Oh no I'm aware of the resolution limitations as a first gen vive owner. That being said from what I've heard some of the newer high DPI devices handle this a lot better.

It'll be a while but I think it will eventually have a practical use case as a portable workstation monitor.

[–] [email protected] 2 points 6 days ago* (last edited 6 days ago)

That being said from what I’ve heard some of the newer high DPI devices handle this a lot better.

I mean, you can get higher-resolution ones, but they aren't as high resolution as even the monitors that you'd virtualize. Like:

  • First, the guy is using glasses that are really designed for augmented reality, not as a monitor replacement. They're not optimizing for this use case.

  • We aren't yet at the point where traditional displays are really even maxed out in terms of usable resolution, and as things stand, HMDs have lower resolution.

  • If someone wants that "virtual projection" thing, HMDs have to be even higher-resolution than that.

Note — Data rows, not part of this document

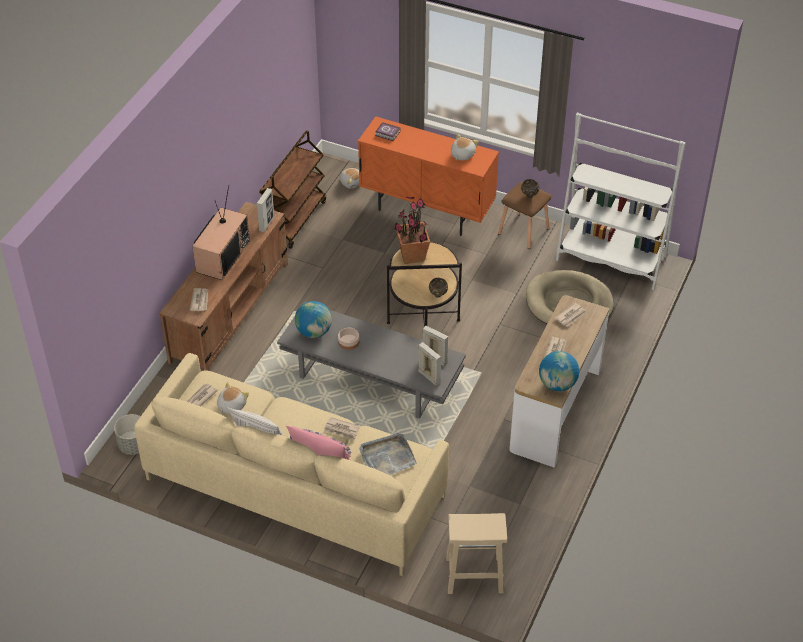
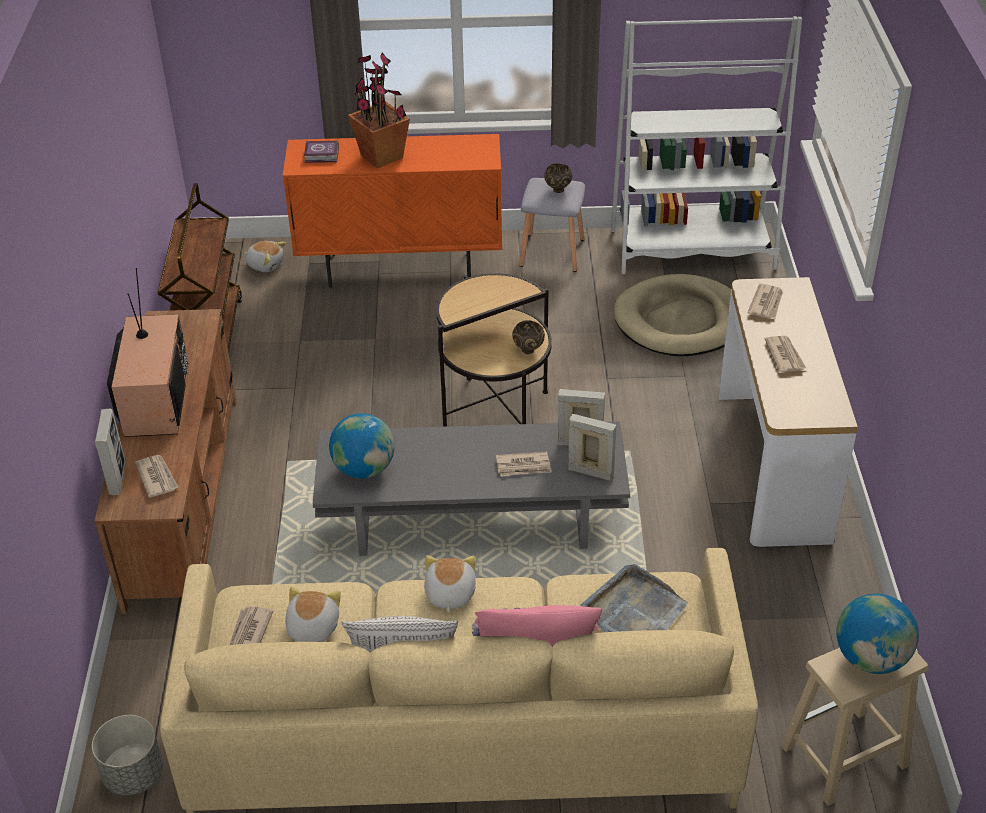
camera: 25 degrees left, 5 degrees down
(266, 224) = (201, 331): picture frame -> picture frame (117, 478)
(342, 429) = (528, 596): newspaper -> newspaper (523, 466)
(348, 341) = (429, 464): bowl -> none
(412, 255) = (467, 301): potted plant -> potted plant (381, 157)
(462, 154) = (450, 151): plush toy -> plush toy (449, 594)
(524, 231) = (553, 252): brown stool -> grey stool
(557, 384) = (826, 399): globe -> globe (871, 658)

One good thing about these AR goggles compared to trying to use VR goggles for this is that the AR goggles are spending the physical pixels they do display in the center of your visual field, as opposed to way off in the periphery. VR goggles need to have a really high field of view to provide immersiveness and let you see things in the corner of your eye, but for working with text and such, monitor replacement hardware only really needs to put something in the visual arc that you'd actually be viewing a regular monitor in, in the center of your field of vision, a smaller arc. So repurposing these for a desktop replacement is at least using the pixels that are physically-displayed more-efficiently than VR goggles would. That is, the XReal goggles here are at least closer to being optimized to be a "monitor replacement" HMD than VR goggles would be.